Selected excerpt:
--------------------

I wanted to punch him. I wanted to scream. I wanted to cry and take Lacie and run away and pretend that it was all a dream. Daniel held me and I held Lacie. The vet told us that he would give us as much time as we needed to make our decision, but he also warned us that it had to be today because she only had a 40% chance of even making it through the night. I was shaking, but I knew the right thing to do. She was living in anguish. The disease had already started to attack her intestines and from what we saw in the waiting room, it was running it's course. I just looked at Daniel and he knew it as well. I threw my body over Lacie and just cried and cried and cried. He went to go get the vet. The vet came back into the room and told us that he thought we were making the right decision. I couldn't breathe. Daniel asked me if I wanted to leave or stay.
A few months ago I had received an email from a friend of mine. It was about the "Ten Commandments" of a dog and the last commandment rung in my head.
10. On the ultimate difficult journey, go with me please. Never say you can’t bear to watch. Don’t make me face this alone. Everything is easier for me if you are there, because I love you so.
I decided to stay. I held her the entire time telling her how much of a good dog she was to us and how much I loved her and how much I'll miss her. I promised her I would think about her every day and that I would see her in heaven some day. The vet gave her the first shot that put her to sleep. When he was done she closed her eyes and he told us that there was another shot to give, but that she was already gone. I kissed her on her head over and over again and then her paw and told her I loved her one more time and then whispered goodbye.
I was on autopilot leaving the vet that day. I don't remember walking to the car and I don't remember getting home. All I remember was that I cried the hardest I ever remember crying in my entire life. I felt like someone ripped out my heart. She had it. She meant so much to me. Thank God for my best friend Jenn. I called her when I got home and she came over right away, no questions asked. She brought Daniel and I food which was the sweetest thing ever and stayed with me for a little while to hear my story and let me cry on her shoulder.

--------------------

Data excerpts:
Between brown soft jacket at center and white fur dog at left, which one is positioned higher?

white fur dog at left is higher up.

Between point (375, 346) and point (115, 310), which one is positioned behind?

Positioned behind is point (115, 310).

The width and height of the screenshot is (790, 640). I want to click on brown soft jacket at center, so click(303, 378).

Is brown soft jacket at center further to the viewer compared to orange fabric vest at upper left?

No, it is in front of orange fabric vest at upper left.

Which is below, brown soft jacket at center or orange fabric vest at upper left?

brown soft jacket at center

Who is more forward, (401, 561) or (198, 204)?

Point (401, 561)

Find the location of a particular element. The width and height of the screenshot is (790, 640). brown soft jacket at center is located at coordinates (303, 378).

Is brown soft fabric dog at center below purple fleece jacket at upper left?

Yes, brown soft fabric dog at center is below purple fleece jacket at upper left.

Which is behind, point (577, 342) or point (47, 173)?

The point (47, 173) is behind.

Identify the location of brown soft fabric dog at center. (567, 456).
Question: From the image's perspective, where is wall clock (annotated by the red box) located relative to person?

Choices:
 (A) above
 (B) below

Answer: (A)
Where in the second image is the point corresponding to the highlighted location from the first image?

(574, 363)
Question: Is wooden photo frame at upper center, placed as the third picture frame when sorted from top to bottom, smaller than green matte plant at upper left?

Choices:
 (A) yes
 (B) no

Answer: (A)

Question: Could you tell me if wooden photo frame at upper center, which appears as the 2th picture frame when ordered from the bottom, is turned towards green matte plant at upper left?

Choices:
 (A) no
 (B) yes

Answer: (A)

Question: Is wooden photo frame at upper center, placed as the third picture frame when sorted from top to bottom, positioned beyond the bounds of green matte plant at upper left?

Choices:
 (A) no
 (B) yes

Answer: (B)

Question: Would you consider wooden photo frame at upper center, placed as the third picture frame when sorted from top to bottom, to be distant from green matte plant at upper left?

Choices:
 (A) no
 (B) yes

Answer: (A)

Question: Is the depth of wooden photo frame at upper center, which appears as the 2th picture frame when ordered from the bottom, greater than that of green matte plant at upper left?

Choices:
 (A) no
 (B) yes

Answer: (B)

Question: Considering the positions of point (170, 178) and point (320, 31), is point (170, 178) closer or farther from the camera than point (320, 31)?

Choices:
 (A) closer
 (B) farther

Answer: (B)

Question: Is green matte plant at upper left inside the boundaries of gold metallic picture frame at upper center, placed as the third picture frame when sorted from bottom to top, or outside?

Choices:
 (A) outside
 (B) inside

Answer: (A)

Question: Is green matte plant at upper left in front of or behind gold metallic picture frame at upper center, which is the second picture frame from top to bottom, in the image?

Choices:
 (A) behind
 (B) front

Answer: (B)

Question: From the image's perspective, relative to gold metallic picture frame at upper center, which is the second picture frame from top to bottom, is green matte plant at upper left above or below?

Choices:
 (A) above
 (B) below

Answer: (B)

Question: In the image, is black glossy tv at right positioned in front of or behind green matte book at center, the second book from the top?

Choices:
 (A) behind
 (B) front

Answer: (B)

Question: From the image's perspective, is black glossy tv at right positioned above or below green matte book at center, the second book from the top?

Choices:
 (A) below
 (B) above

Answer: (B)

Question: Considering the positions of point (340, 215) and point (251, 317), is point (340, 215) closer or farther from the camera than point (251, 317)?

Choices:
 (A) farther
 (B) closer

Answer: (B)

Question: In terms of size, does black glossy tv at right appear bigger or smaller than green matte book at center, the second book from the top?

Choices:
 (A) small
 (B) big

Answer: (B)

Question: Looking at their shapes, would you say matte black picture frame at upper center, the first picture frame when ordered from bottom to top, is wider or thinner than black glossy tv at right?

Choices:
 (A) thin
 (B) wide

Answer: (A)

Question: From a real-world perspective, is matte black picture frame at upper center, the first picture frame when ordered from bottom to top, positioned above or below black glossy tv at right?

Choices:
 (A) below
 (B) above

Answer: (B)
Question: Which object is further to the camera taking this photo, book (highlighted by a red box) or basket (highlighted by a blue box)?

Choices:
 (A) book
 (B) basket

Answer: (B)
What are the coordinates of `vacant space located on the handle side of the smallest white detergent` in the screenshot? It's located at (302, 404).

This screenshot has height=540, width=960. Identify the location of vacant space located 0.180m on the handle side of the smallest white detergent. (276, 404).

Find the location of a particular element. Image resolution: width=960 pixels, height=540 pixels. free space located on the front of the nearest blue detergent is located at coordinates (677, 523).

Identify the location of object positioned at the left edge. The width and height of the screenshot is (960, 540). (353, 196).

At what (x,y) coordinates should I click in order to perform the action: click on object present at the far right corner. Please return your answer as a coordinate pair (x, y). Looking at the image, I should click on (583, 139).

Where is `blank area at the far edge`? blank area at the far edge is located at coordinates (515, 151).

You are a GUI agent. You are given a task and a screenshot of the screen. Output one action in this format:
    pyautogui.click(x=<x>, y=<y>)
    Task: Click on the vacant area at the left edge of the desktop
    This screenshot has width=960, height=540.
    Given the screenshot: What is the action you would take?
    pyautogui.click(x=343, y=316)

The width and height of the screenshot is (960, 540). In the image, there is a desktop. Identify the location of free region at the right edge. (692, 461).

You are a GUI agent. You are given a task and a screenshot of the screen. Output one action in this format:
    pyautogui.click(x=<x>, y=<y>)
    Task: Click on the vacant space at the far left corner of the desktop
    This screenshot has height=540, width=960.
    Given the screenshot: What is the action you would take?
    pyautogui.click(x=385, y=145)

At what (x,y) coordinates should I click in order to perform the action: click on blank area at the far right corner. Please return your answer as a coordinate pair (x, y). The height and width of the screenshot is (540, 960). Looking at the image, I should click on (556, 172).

--------------------

Problem statement:
Please copy word for word the passage of the text about saying goodbye to Lacie that begins with the words "I decided to" and ends with the words "then whispered goodbye.".

Answer to the exercise:
I decided to stay. I held her the entire time telling her how much of a good dog she was to us and how much I loved her and how much I'll miss her. I promised her I would think about her every day and that I would see her in heaven some day. The vet gave her the first shot that put her to sleep. When he was done she closed her eyes and he told us that there was another shot to give, but that she was already gone. I kissed her on her head over and over again and then her paw and told her I loved her one more time and then whispered goodbye.